● **PASSAGE SHOWN**
-----
At its World Sales Conference in Las Vegas this week, Allentown, PA-based manufacturer Mack Trucks unveiled new highway and construction trucks along with a new engine for the 2006 model year.
The “flagship” vehicle for Mack’s new highway lineup is called the Pinnacle, joined by new versions of the company’s Granite and Granite Axle Back construction trucks. The first model of the “MackPower” or MP engine family is the MP7 and one of its major strengths is its integrated powertrain design, according to Paul Vikner, Mack’s president & CEO.
“This is truly the start of a new era for Mack,” he noted. “The new products that we’re debuting directly respond to our customers’ requirements, and represent the combining of our heritage of reliability and durability with the latest in breakthrough technology.”
The new Pinnacle highway truck is being offered in a 116-in. bumper-to-back-of-cab (BBC) day cab configuration, as well as 48-in and 56-in flat-top, 60-in and 70-in mid-rise, and 70-in high-rise sleepers – all built on Mack’s Advantage highway chassis, said Tom Kelly, vp-marketing. Both the new Granite and Granite Axle Back models feature a 116-in. BBC dimension and are built on Mack’s Cornerstone vocational chassis, he added.
-----
● **INPUT DATA**
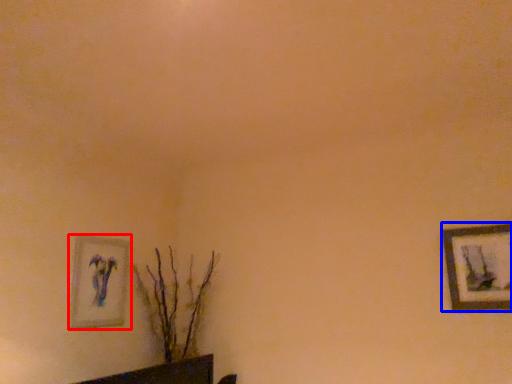
Question: Among these objects, which one is nearest to the camera, picture frame (highlighted by a red box) or picture frame (highlighted by a blue box)?

Choices:
 (A) picture frame
 (B) picture frame

Answer: (B)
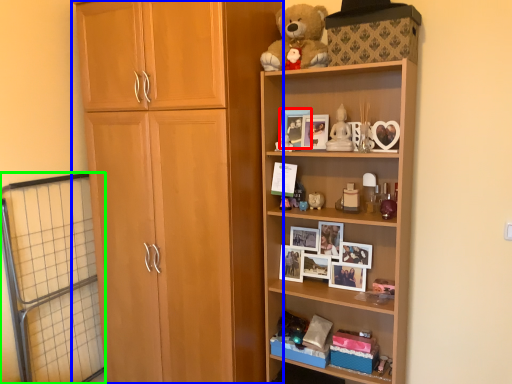
Question: Estimate the real-world distances between objects in this image. Which object is closer to picture frame (highlighted by a red box), cupboard (highlighted by a blue box) or screen door (highlighted by a green box)?

Choices:
 (A) cupboard
 (B) screen door

Answer: (A)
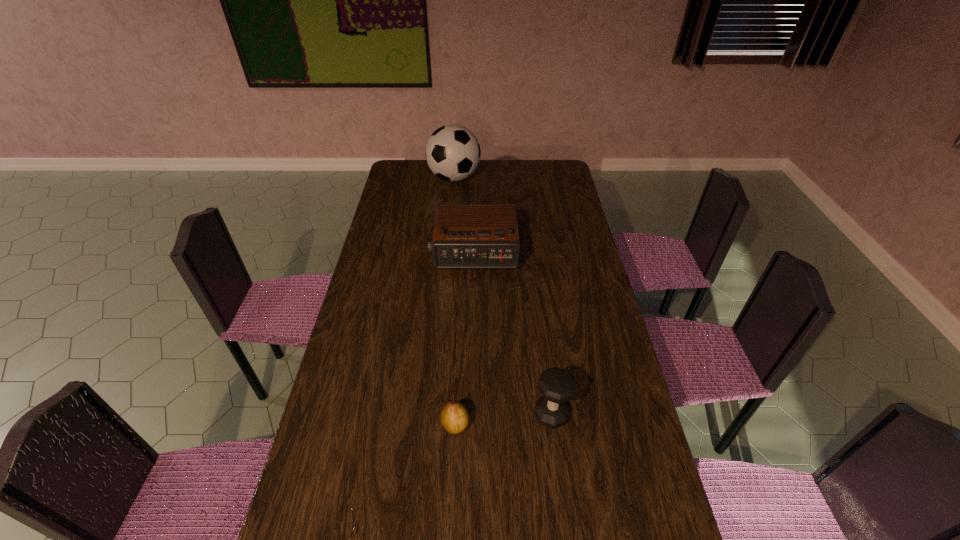
Where is `the third closest object to the pear`? The height and width of the screenshot is (540, 960). the third closest object to the pear is located at coordinates (453, 153).

Identify the location of vacant space that satisfies the following two spatial constraints: 1. on the back side of the shortest object; 2. on the left side of the rightmost object. The height and width of the screenshot is (540, 960). (455, 415).

Where is `vacant space that satisfies the following two spatial constraints: 1. on the front side of the rightmost object; 2. on the right side of the tallest object`? Image resolution: width=960 pixels, height=540 pixels. vacant space that satisfies the following two spatial constraints: 1. on the front side of the rightmost object; 2. on the right side of the tallest object is located at coordinates (435, 415).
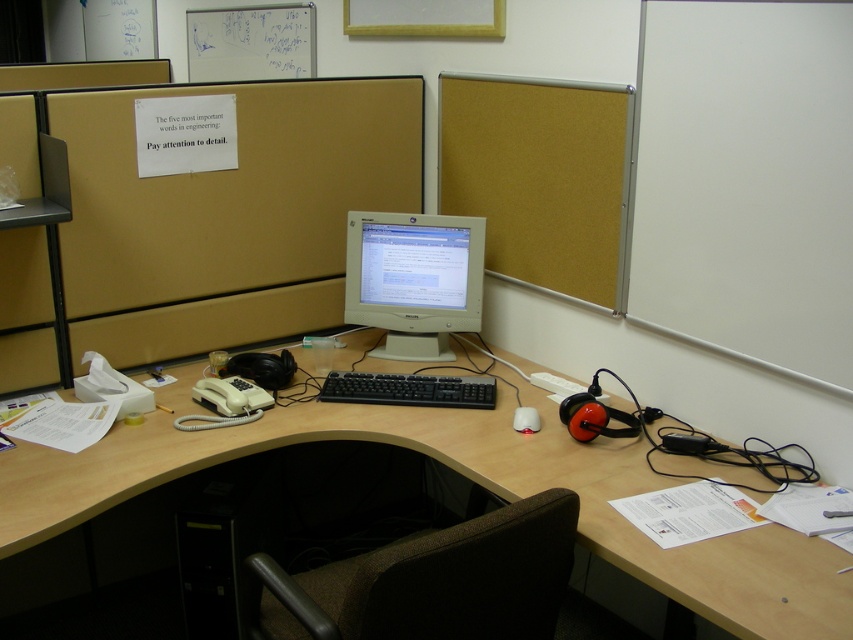
Is point (200, 445) behind point (355, 394)?

No, it is in front of (355, 394).

Can you confirm if wooden desk at center is positioned below black plastic keyboard at center?

Indeed, wooden desk at center is positioned under black plastic keyboard at center.

Locate an element on the screen. wooden desk at center is located at coordinates click(469, 477).

You are a GUI agent. You are given a task and a screenshot of the screen. Output one action in this format:
    pyautogui.click(x=<x>, y=<y>)
    Task: Click on the wooden desk at center
    
    Given the screenshot: What is the action you would take?
    pyautogui.click(x=469, y=477)

Which of these two, matte plastic monitor at center or white matte mouse at center, stands taller?

matte plastic monitor at center

Who is more distant from viewer, (372, 296) or (521, 417)?

The point (372, 296) is behind.

Which is behind, point (398, 244) or point (514, 412)?

Positioned behind is point (398, 244).

At what (x,y) coordinates should I click in order to perform the action: click on matte plastic monitor at center. Please return your answer as a coordinate pair (x, y). The image size is (853, 640). Looking at the image, I should click on (x=413, y=266).

Where is `brown fabric swivel chair at lower center`? Image resolution: width=853 pixels, height=640 pixels. brown fabric swivel chair at lower center is located at coordinates (432, 580).

Is point (548, 608) farther from viewer compared to point (401, 244)?

No, (548, 608) is in front of (401, 244).

Locate an element on the screen. brown fabric swivel chair at lower center is located at coordinates coord(432,580).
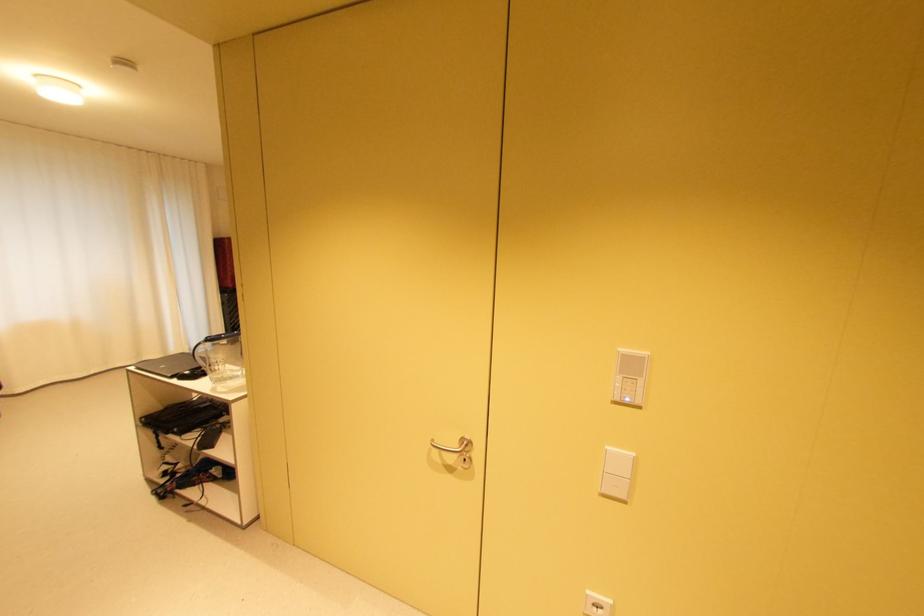
Identify the location of silver door handle. (457, 450).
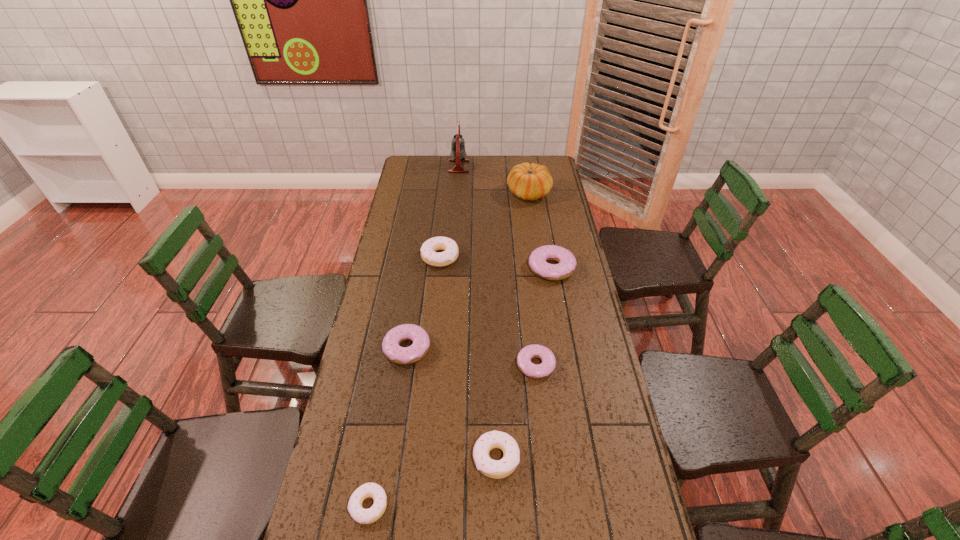
Find the location of a particular element. The image size is (960, 540). object that is at the far edge is located at coordinates (458, 153).

I want to click on gourd at the right edge, so click(529, 182).

Find the location of `vacant region at the far edge of the desktop`. vacant region at the far edge of the desktop is located at coordinates (486, 170).

The width and height of the screenshot is (960, 540). I want to click on free space at the left edge of the desktop, so (x=418, y=210).

In the image, there is a desktop. Where is `vacant space at the right edge`? The height and width of the screenshot is (540, 960). vacant space at the right edge is located at coordinates (588, 332).

In the image, there is a desktop. Identify the location of free space at the far left corner. This screenshot has height=540, width=960. (409, 172).

Where is `vacant space at the far right corner of the desktop`? Image resolution: width=960 pixels, height=540 pixels. vacant space at the far right corner of the desktop is located at coordinates (551, 164).

This screenshot has width=960, height=540. Find the location of `empty space that is in between the seventh shortest object and the fourth object from right to left`. empty space that is in between the seventh shortest object and the fourth object from right to left is located at coordinates (513, 326).

The height and width of the screenshot is (540, 960). Identify the location of empty space that is in between the biggest white doughnut and the bell. (449, 212).

Identify the location of blank region between the farthest white doughnut and the bell. The height and width of the screenshot is (540, 960). (449, 212).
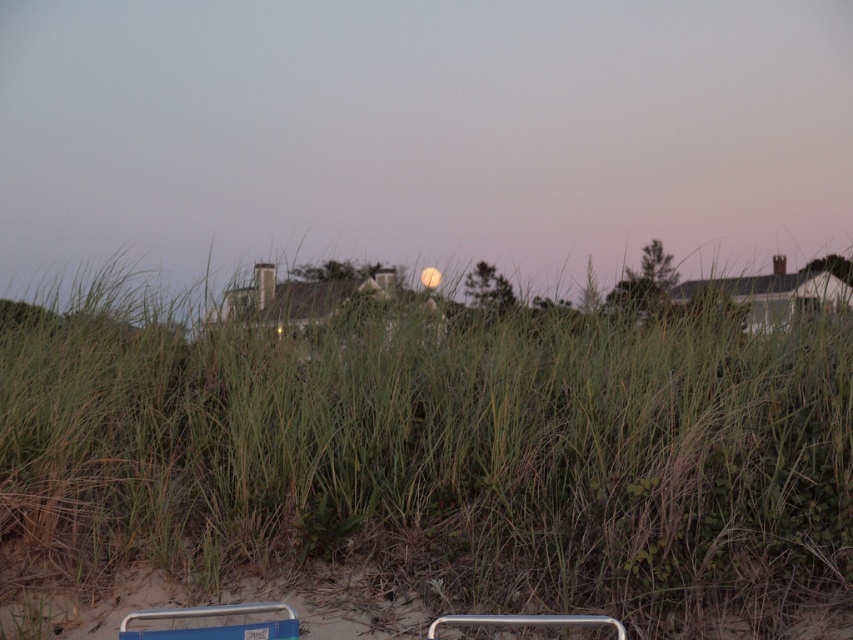
Question: Does green grass at center appear over metallic silver rail at lower center?

Choices:
 (A) yes
 (B) no

Answer: (A)

Question: Which point is farther to the camera?

Choices:
 (A) metallic silver rail at lower center
 (B) green grass at center

Answer: (B)

Question: Which point is farther to the camera?

Choices:
 (A) (480, 620)
 (B) (619, 403)

Answer: (B)

Question: Does green grass at center appear under metallic silver rail at lower center?

Choices:
 (A) yes
 (B) no

Answer: (B)

Question: Is green grass at center above metallic silver rail at lower center?

Choices:
 (A) yes
 (B) no

Answer: (A)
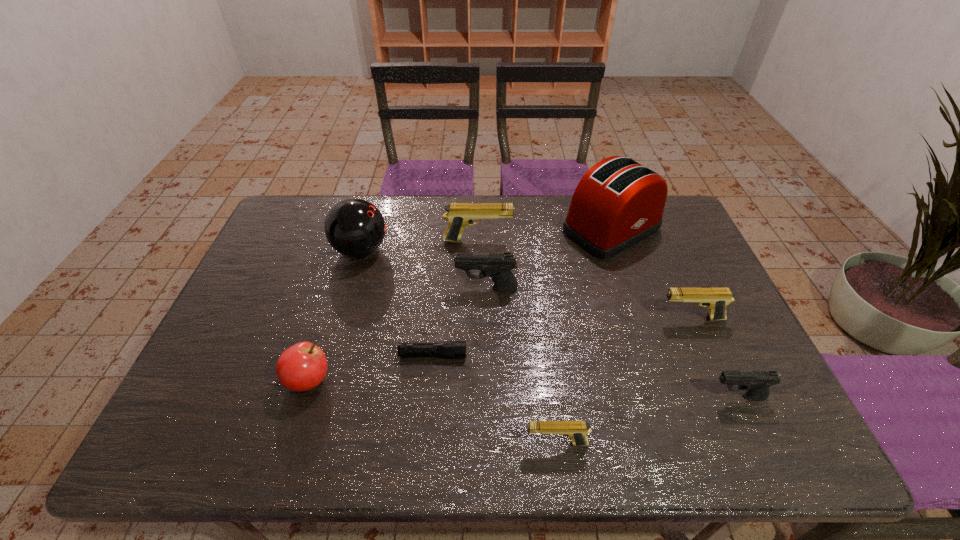
Where is `vacant space situated 0.400m at the barrel of the nearest tan pistol`? The width and height of the screenshot is (960, 540). vacant space situated 0.400m at the barrel of the nearest tan pistol is located at coordinates (341, 443).

You are a GUI agent. You are given a task and a screenshot of the screen. Output one action in this format:
    pyautogui.click(x=<x>, y=<y>)
    Task: Click on the vacant space positioned at the barrel of the nearest tan pistol
    
    Given the screenshot: What is the action you would take?
    pyautogui.click(x=401, y=443)

Where is `vacant area situated 0.140m at the barrel of the nearest tan pistol`? Image resolution: width=960 pixels, height=540 pixels. vacant area situated 0.140m at the barrel of the nearest tan pistol is located at coordinates (461, 443).

I want to click on vacant space situated 0.190m at the lens end of the shortest object, so click(540, 354).

Identify the location of toaster located in the far edge section of the desktop. click(618, 202).

Image resolution: width=960 pixels, height=540 pixels. What are the coordinates of `bowling ball at the far edge` in the screenshot? It's located at (354, 227).

This screenshot has width=960, height=540. Find the location of `pistol located at the far edge`. pistol located at the far edge is located at coordinates (459, 215).

Identify the location of object situated at the near edge. (575, 430).

What are the coordinates of `toaster situated at the right edge` in the screenshot? It's located at (618, 202).

This screenshot has height=540, width=960. I want to click on object that is at the far right corner, so click(x=618, y=202).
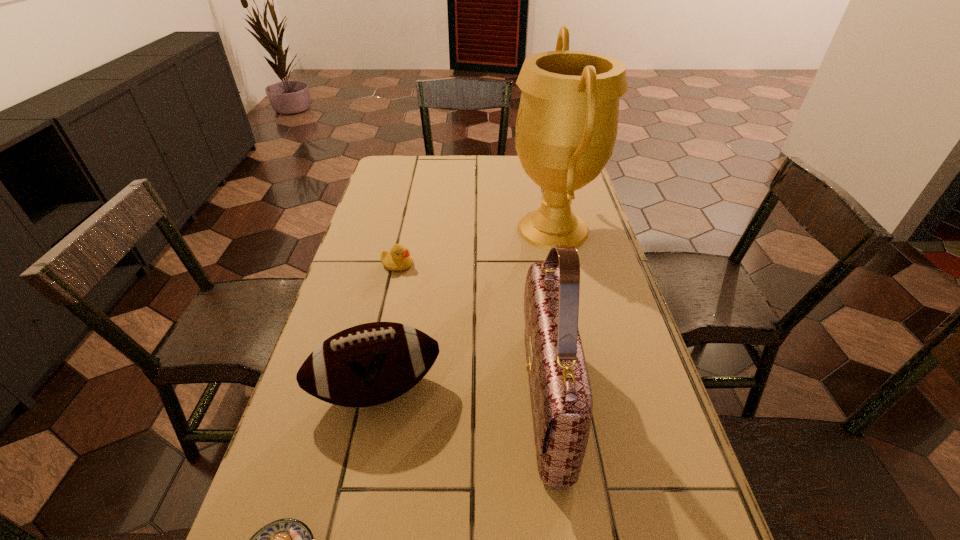
You are a GUI agent. You are given a task and a screenshot of the screen. Output one action in this format:
    pyautogui.click(x=<x>, y=<y>)
    Task: Click on the vacant space located 0.380m on the back of the football (American)
    Image resolution: width=960 pixels, height=540 pixels.
    Given the screenshot: What is the action you would take?
    pyautogui.click(x=405, y=253)

I want to click on vacant area located at the face of the second shortest object, so click(x=537, y=265).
-----
● **EXERCISE INSTRUCTIONS**
Write a continuation of the passage on Mack Trucks' 2006 model-year lineup, starting after its last sentence. The lines play no part in the work here.

● **OUTPUT FOR THIS TASK**
A key feature of the new models is an entirely new driver environment, with more leg and belly room, better gauge lighting, control layout, etc.
The MP7 is an 11-liter engine available in the three Mack engine families – Econodyne, Maxidyne and MaxiCruise – in six horsepower ratings between 325 and 405 hp and ranging from 1260 to 1560 ft.-lb of torque. The MP7’s base architecture represents the heart of Mack’s solution to the 2007 EPA emissions regulations, stressed Steve Homcha, Mack’s executive VP of Class 8 programs. In 2006, the MP7 will be offered in the company’s new Pinnacle and Granite models in an EPA’04-compliant configuration.
But the base design has the key elements to bring it into compliance with the ’07 standards, he said. “The MP engine family is the future of Mack powertrain technology,” Homcha noted.